OLD DOMINION UNIVERSITY
ECONOMIC FORECASTING PROJECT
COLLEGE OF BUSINESS AND PUBLIC ADMINISTRATION

PRESS RELEASE

 

                                                                                           

August 18, 2008

 

THIRD QUARTER 2008 ECONOMIC FORECAST AND ANALYSIS FOR THE HAMPTON ROADS MSA

 

 

The Hampton Roads MSA (formally the Virginia Beach-Norfolk-Newport News MSA) includes Currituck County, Gloucester County, Isle of Wight County, James City County, Mathews County, York County, Chesapeake, Hampton, Newport News, Norfolk, Poquoson, Portsmouth, Surry County, Suffolk, Virginia Beach and Williamsburg.

 

Year-to-date economic data through June 2008 indicate that the Hampton Roads gross product grew at an annualized real growth rate of roughly 1.4 to 1.9 percent over the same period in 2007. Regional employment rose by 1.05 percent, or by 8,100 new jobs, and personal income is estimated to have increased by 4 to 5 percent.  The port's general cargo tonnage increased by 7.1 percent through June.  Despite these positive growth figures, particularly in regional income and employment, some areas within the region's economy struggled.  For example, taxable sales declined by 3 percent;  the areas of  taxable sales experiencing the most difficulty were the region's furniture and home furnishing stores, electronics and appliance stores and building materials stores. Hotel revenue was down 4.4 percent, single family housing permits fell by 28.1 percent and the value of these permits declined by 29.9 percent.  In addition new car sales in Hampton Roads over the first six months of 2008 fell by 23.6 percent when compared with the first half of 2007.

 

The 2008 year-to-date June data indicated that despite rising household income, Hampton Roads households are reallocating and reprioritizing their spending.  For example, we estimate that the average regional household spent about $80 per household per month extra on gasoline purchases when compared with the same period in 2007. Taxable sales as defined by the Virginia Department of Taxation do not include gasoline purchases.    If taxable sales were adjusted to reflect the increased household spending on gasoline they would have been flat over the period.

 

The tourism industry's year-to-date problems are likely the result of many of the same types of reallocation decisions by households in the region's market area.  Most importantly, the strong increase in gasoline prices not only affects the cost of traveling from say New York to Hampton Roads but also, over the course of time as monthly fuel costs add-up, major budgetary decisions such as whether or not to even take a vacation.  Preliminary data indicate that this issue will

 

especially influence the travel decisions of lower to middle income households and will have

a disproportionate impact on the sales of budget and economy hotels.

 

The most important area of weakness in the Hampton Roads economy continues to be single family home construction. The 30 percent year-to-date decline through June 2008 in the value of new homes adds to the recent malaise in the industry.  The region's residential construction value in June 2008 has dropped by about 60 percent from its high in June 2005.

 

Employment (Non-Agricultural Civilian Employment +0.9%)

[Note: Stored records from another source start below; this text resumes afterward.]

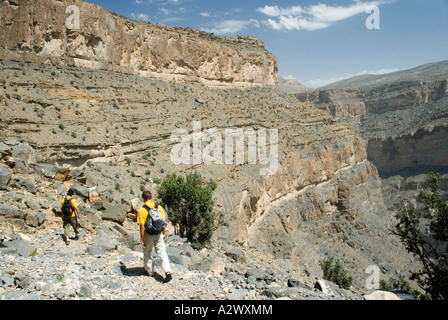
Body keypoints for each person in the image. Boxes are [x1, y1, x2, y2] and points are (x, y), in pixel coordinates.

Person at [137, 190, 172, 282]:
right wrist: (163, 234)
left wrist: (142, 239)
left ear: (143, 199)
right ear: (151, 198)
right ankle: (167, 271)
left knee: (147, 252)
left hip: (148, 235)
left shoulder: (142, 210)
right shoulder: (159, 207)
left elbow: (141, 227)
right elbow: (163, 222)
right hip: (159, 234)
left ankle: (150, 272)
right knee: (162, 252)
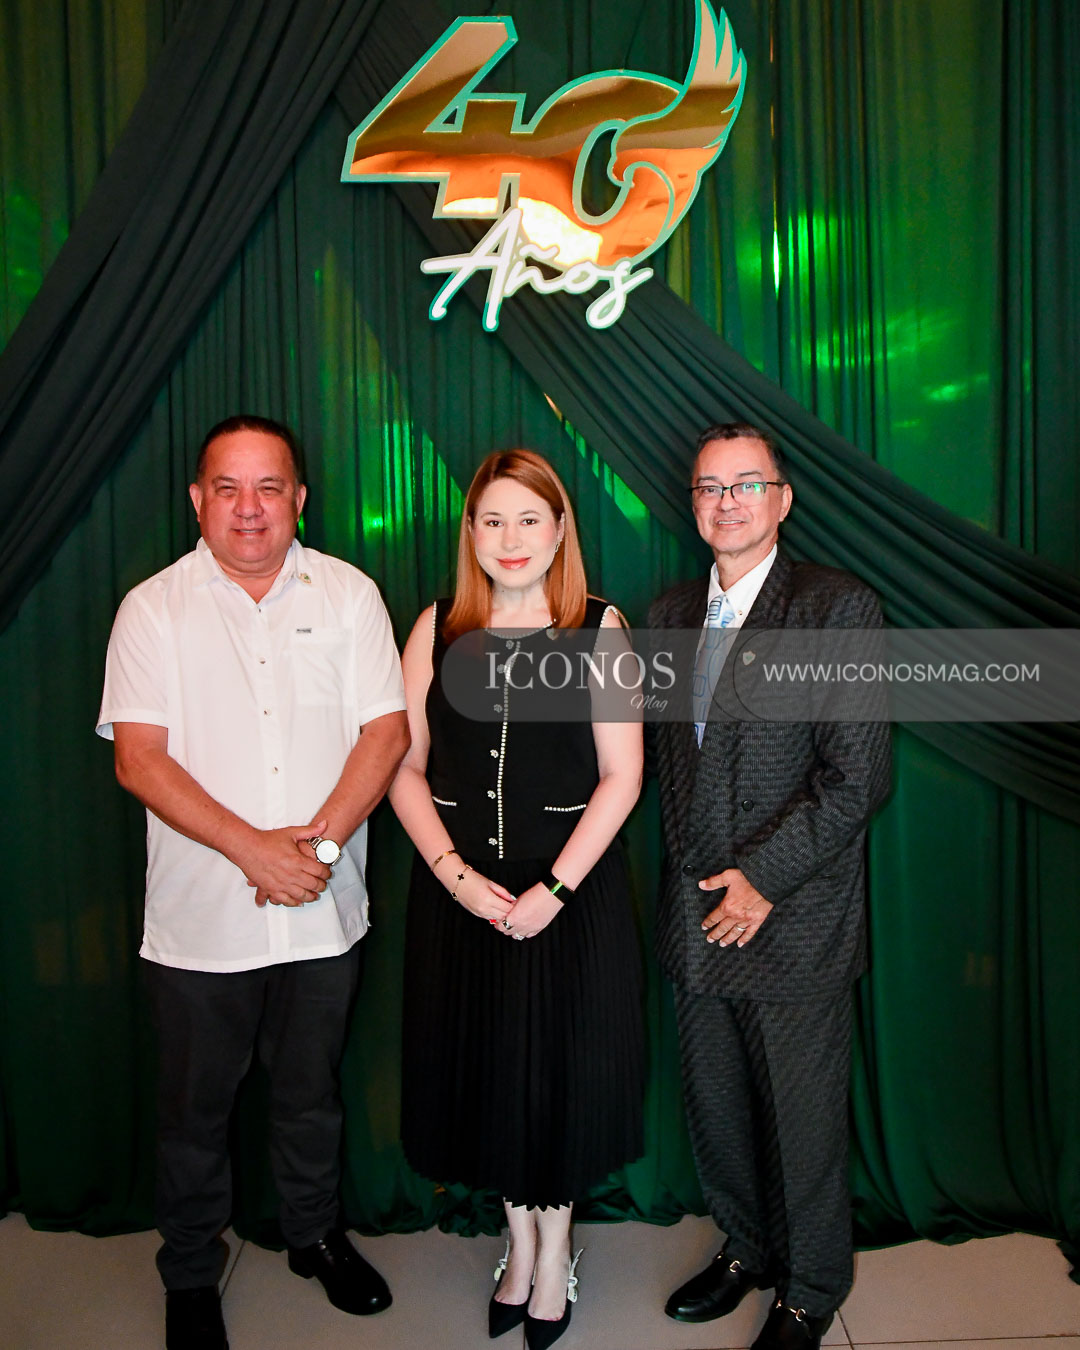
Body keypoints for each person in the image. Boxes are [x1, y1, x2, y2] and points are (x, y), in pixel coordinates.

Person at [96, 415, 410, 1350]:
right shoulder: (152, 609)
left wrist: (312, 853)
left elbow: (385, 734)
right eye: (227, 488)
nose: (249, 508)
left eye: (269, 487)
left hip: (322, 912)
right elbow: (139, 760)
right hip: (202, 924)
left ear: (298, 499)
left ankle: (314, 1236)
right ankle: (192, 1273)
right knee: (194, 1114)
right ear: (198, 499)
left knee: (311, 1095)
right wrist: (254, 852)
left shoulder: (350, 595)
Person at [389, 450, 645, 1350]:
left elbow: (622, 776)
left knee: (558, 1076)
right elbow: (404, 768)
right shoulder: (437, 628)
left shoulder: (601, 628)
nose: (511, 538)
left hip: (569, 893)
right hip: (463, 896)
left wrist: (555, 890)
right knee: (492, 1073)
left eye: (529, 519)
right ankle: (519, 1241)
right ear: (470, 533)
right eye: (492, 520)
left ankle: (555, 1249)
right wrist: (456, 877)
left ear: (560, 529)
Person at [648, 423, 891, 1350]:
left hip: (794, 918)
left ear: (782, 500)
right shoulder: (669, 615)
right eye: (710, 487)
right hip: (696, 916)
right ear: (694, 505)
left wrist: (761, 879)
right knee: (716, 1107)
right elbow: (666, 768)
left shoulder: (836, 607)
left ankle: (812, 1288)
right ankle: (747, 1248)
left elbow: (858, 778)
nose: (728, 502)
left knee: (802, 1120)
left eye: (747, 484)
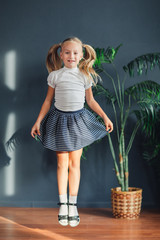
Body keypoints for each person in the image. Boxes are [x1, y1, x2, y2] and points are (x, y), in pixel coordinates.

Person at [31, 37, 113, 227]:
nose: (71, 56)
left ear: (82, 55)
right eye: (67, 52)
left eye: (75, 53)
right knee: (62, 162)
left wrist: (105, 117)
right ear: (61, 54)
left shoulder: (85, 76)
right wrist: (38, 122)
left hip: (79, 121)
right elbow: (47, 101)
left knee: (75, 164)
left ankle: (73, 205)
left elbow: (91, 101)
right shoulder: (55, 76)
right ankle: (63, 205)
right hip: (59, 120)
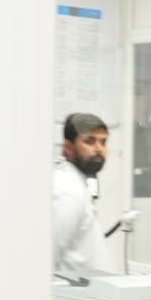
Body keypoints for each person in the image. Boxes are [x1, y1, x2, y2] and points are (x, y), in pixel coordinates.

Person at [53, 112, 108, 275]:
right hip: (73, 290)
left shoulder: (76, 184)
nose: (99, 149)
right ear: (68, 147)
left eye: (103, 142)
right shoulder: (68, 191)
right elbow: (47, 259)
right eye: (90, 141)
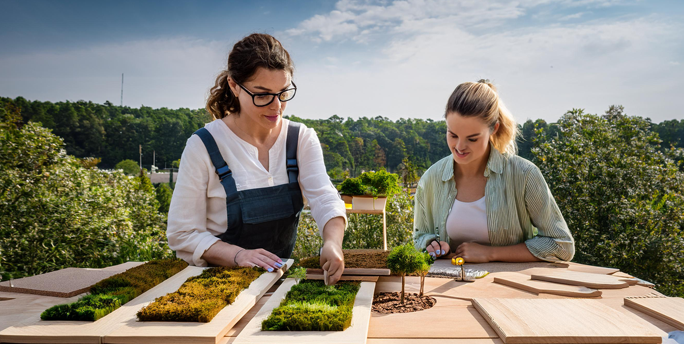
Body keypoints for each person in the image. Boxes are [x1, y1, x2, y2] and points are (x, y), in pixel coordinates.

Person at [167, 33, 347, 284]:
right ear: (233, 85)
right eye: (262, 95)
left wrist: (332, 243)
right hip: (214, 285)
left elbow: (325, 198)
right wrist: (238, 255)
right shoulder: (204, 145)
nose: (276, 106)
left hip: (276, 283)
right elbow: (182, 233)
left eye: (283, 93)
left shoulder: (300, 138)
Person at [413, 80, 574, 263]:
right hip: (445, 288)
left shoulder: (524, 174)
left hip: (508, 289)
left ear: (493, 129)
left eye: (472, 139)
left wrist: (491, 254)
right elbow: (419, 238)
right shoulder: (431, 179)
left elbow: (561, 245)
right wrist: (432, 246)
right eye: (453, 135)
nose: (459, 147)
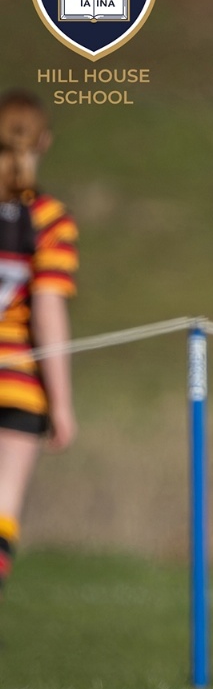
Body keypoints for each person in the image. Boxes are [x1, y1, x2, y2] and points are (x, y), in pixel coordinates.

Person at [0, 90, 77, 601]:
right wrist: (62, 405)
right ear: (43, 142)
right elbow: (48, 311)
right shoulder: (48, 217)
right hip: (17, 384)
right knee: (2, 506)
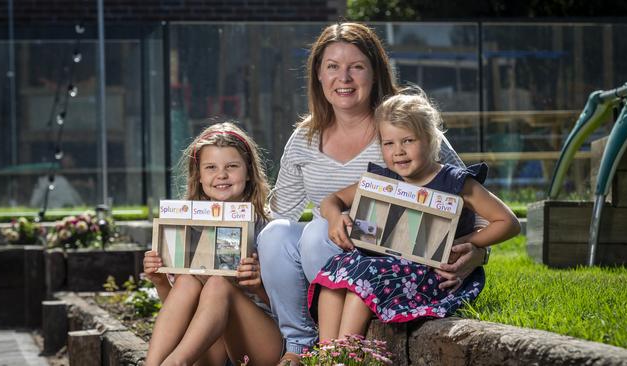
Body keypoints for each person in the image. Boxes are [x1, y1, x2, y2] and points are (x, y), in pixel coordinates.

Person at [256, 22, 488, 365]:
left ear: (375, 73)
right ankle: (300, 344)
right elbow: (277, 216)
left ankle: (342, 341)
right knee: (277, 235)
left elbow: (475, 208)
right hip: (326, 254)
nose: (344, 78)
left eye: (356, 67)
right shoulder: (303, 140)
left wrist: (475, 255)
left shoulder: (404, 130)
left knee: (318, 230)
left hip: (392, 262)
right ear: (318, 76)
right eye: (332, 67)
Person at [308, 92, 521, 340]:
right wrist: (335, 217)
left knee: (360, 283)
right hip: (383, 266)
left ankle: (346, 356)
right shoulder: (384, 181)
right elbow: (331, 200)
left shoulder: (455, 182)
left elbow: (509, 223)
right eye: (388, 143)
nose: (398, 151)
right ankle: (325, 354)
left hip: (430, 276)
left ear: (430, 139)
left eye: (408, 140)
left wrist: (464, 242)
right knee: (333, 278)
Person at [143, 122, 282, 366]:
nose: (222, 175)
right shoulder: (190, 229)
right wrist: (160, 281)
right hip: (213, 349)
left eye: (232, 166)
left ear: (248, 172)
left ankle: (175, 363)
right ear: (199, 176)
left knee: (218, 284)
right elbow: (183, 314)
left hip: (262, 343)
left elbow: (293, 312)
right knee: (187, 281)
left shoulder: (270, 230)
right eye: (211, 167)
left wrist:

Unemployment (Civilian Labor Force 4.2%)

 

Employment is expected to grow in the third quarter as rising regional income, created by growth in virtually all sectors of the economy, with the exception of housing and manufacturing, generate spending within the region's economy. The region's unemployment rate will continue to remain considerably below the national level.

 

Retail Sales (Taxable Sales -0.5%)

 

During the first six months of this year, retail sales declined by 3 percent. These sales do not include gasoline sales.  This decline is primarily due to an increase in gasoline prices, about eighty cents, during first six months of 2008 compared to same time period in 2007 and a substantially higher growth rate in taxable sales observed during first quarter of 2007. Accounting for these two factors would have resulted in flat taxable sales over the 2008 year-to-date June period. Federal tax rebates, rising regional income, considerable port growth and expanding education and health services sector will keep retail sales at about the same level as those observed during third quarter in 2007.

 

Tourism (Hotel Room Revenue -2.9%)

 

During the first six months of 2008, room revenues decreased by 4.4 percent.  However, there were significant variations observed among regions of Hampton Roads. For example, hotel revenues in Williamsburg area declined by 13.7 percent but revenues increased by 0.6 percent in Virginia Beach.  Substantially higher gasoline prices will adversely affect the industry. Higher gasoline prices are expected to influence the travel decisions of lower to middle income households and would disproportionately affect performance of budget and economy hotels. However, rising incomes in region's tourist market areas and a strong Canadian dollar will help offset some of the effects resulting from higher gasoline prices.

 

Port (General Cargo Tonnage +4.2%)

 

The strong  performance of the port during the first six months of 2008, during which cargo tonnage increased by 7.1 percent, provides continued good news for the regions' economy.  Depreciating dollar had significant impact on both the volume of cargo tonnage as well as its composition. Export tonnage during first six months of 2008 increased by 17.1 percent over the same period in 2007. On the other hand import tonnage decreased by 3.3 percent.  We expect this trend in composition of cargo to continue during the third quarter but at a reduced rate.

 

Housing (Value of Single-Family Housing Permits -29.4%)

 

The number of single family housing building permits during the first six months of 2008 declined by 28.1 percent compared to first six months in 2007 and the value of these permits declined by 29.9 percent.  Despite all time high inventory of available homes for sale in the market, median price of exiting homes during the second quarter of 2008 declined by only 2.9 percent form the $227,500 level observed over the same period in 2007 while median price of newly constructed homes fell by 5.2 percent. Though builders have been reacting to market conditions by accepting lower prices, it appears that sellers of existing homes have only recently begun to do so.